SELECTED TEXT:

———

The Filipinos have a saying, “gimsa sa sariling mantika” – frying in your own oil. They use this phrase to describe how their natural resources are being used against them, in other words, to their sense of alienation from their environment; much like what Marx was getting at when he used the terms entäussern (to alienate) or entfremden (to estrange) in his Economic and Philosophic Manuscripts of 1844, the Filipinos of Mindanao, whether they be Christian settler, Bangsamoro, Lumad or Subanean, are experiencing a fundamental rift in their relationship to nature due to the productive relations which pervade across the island, i.e. those of the capitalist market.

———

INFORMATION PROVIDED:
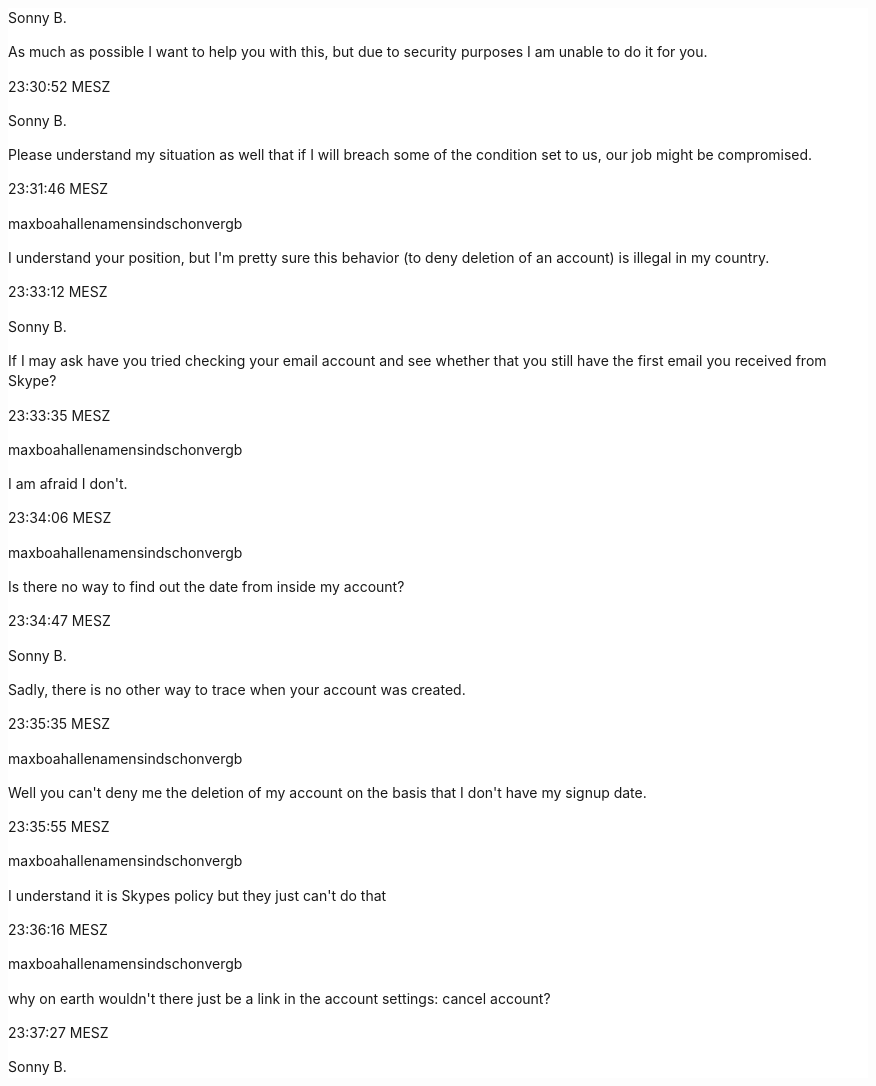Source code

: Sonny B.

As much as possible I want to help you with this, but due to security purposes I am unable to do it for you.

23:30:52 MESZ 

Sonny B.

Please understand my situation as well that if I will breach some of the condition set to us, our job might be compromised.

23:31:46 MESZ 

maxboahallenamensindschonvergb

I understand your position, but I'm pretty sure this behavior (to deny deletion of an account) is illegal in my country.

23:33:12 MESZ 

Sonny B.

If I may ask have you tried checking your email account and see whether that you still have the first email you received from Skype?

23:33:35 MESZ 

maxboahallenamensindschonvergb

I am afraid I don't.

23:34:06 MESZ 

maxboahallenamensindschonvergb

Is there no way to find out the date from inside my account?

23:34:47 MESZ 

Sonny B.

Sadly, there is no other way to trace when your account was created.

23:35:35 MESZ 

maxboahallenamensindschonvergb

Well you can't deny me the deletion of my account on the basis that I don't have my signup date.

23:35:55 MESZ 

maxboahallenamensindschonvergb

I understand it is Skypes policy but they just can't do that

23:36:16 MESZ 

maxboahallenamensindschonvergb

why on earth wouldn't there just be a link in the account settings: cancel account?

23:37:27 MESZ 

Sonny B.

———

YOUR TASKS:
A – Output the part of the passage on the Filipino saying that begins at the words "The Filipinos have" and stops after the words "the capitalist market.", copied word for word.
B – Please return the rows word for word, beginning at their first line and stopping after the line that has "23:35:55 MESZ", with both ends included. Leave the pictures out.

EXPECTED RESULTS:
A –
The Filipinos have a saying, “gimsa sa sariling mantika” – frying in your own oil. They use this phrase to describe how their natural resources are being used against them, in other words, to their sense of alienation from their environment; much like what Marx was getting at when he used the terms entäussern (to alienate) or entfremden (to estrange) in his Economic and Philosophic Manuscripts of 1844, the Filipinos of Mindanao, whether they be Christian settler, Bangsamoro, Lumad or Subanean, are experiencing a fundamental rift in their relationship to nature due to the productive relations which pervade across the island, i.e. those of the capitalist market.

B –
Source code

: Sonny B.

As much as possible I want to help you with this, but due to security purposes I am unable to do it for you.

23:30:52 MESZ 

Sonny B.

Please understand my situation as well that if I will breach some of the condition set to us, our job might be compromised.

23:31:46 MESZ 

maxboahallenamensindschonvergb

I understand your position, but I'm pretty sure this behavior (to deny deletion of an account) is illegal in my country.

23:33:12 MESZ 

Sonny B.

If I may ask have you tried checking your email account and see whether that you still have the first email you received from Skype?

23:33:35 MESZ 

maxboahallenamensindschonvergb

I am afraid I don't.

23:34:06 MESZ 

maxboahallenamensindschonvergb

Is there no way to find out the date from inside my account?

23:34:47 MESZ 

Sonny B.

Sadly, there is no other way to trace when your account was created.

23:35:35 MESZ 

maxboahallenamensindschonvergb

Well you can't deny me the deletion of my account on the basis that I don't have my signup date.

23:35:55 MESZ 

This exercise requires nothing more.